Getting a language model running locally on an old GTX 1080 over the Christmas break, and what 8GB of VRAM actually buys you.

A small robot figure against a dark background

There is a GTX 1080 in the bottom of a drawer that I have been meaning to do something with for about two years. Boxing Day, nothing on, family asleep, so I dug it out and put it in the spare desktop. The plan was modest: stop sending every idle curiosity to a web API and see what I could run on hardware I already own.

The answer, with 8GB of VRAM, is "more than I expected, less than the hype". You are not running anything enormous. But the smaller models that came out this year are genuinely useful, and they run on a card from 2016.

Getting the card to do anything

The first hour was the usual GPU pantomime. The 1080 is old enough that the drivers are stable and well understood, which is the one mercy here. On Ubuntu the run was roughly:

sudo apt install nvidia-driver-525
nvidia-smi   # confirm the card shows up

nvidia-smi reporting the card and its 8192MiB is the whole game. If that works, the rest is Python dependency archaeology, which is its own special kind of misery but at least a familiar one. I set up a fresh virtualenv per project because mixing CUDA-pinned torch builds across projects is how you lose an afternoon.

A close-up of a circuit board

What 8GB actually buys you

VRAM is the constraint that matters. A model has to fit, and once it does not fit, performance does not degrade gracefully, it falls off a cliff into system RAM and the whole thing crawls. So the trick is staying within budget.

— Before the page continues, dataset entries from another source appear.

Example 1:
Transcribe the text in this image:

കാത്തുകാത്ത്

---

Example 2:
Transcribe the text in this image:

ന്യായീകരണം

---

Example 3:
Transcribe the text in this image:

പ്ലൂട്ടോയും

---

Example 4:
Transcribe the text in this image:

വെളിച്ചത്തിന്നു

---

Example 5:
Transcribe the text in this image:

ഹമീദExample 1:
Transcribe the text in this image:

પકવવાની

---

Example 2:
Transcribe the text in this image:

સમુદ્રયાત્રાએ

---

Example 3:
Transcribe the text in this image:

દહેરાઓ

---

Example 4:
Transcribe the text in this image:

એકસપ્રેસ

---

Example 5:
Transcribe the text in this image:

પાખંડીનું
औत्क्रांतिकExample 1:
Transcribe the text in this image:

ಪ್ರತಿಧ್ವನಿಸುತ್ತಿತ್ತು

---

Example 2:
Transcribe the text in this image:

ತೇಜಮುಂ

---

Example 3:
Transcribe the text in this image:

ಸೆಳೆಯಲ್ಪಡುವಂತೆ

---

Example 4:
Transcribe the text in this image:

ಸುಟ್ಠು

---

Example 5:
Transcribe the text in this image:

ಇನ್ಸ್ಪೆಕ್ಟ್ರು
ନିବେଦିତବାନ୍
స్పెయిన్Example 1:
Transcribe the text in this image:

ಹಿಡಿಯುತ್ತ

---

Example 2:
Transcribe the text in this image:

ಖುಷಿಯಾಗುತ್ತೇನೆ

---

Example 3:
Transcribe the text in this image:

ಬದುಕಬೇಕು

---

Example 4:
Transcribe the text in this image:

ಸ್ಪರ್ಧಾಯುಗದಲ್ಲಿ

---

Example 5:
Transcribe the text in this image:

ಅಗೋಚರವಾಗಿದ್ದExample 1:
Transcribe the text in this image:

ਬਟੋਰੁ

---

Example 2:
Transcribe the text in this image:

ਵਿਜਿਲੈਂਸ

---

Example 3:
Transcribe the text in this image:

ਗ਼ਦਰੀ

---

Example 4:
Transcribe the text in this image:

The smaller models load fine and respond at a readable pace. Not instant, but you can have a conversation without checking your phone between tokens. Where it gets interesting is the things that are not chat: a local model summarising my own notes, never touching the internet, is quietly excellent. No rate limits, no "as an AI", no bill at the end of the month.

The quality is not what you get from the big hosted models, and I am not going to pretend otherwise. Ask it something it does not know and it will confidently invent an answer, same as the big ones, just with less polish on top. But for grunt work over text I already have, where I can check the output, it is fine. More than fine.

The genuine surprise was how little the card heated up. I expected the fans to spin up like a hairdryer. Mostly it sat there sipping power and getting on with it. A 2016 card, a drawer, and an afternoon, and now I have a language model that runs entirely on my own desk and owes nobody anything. That feels like the right trade.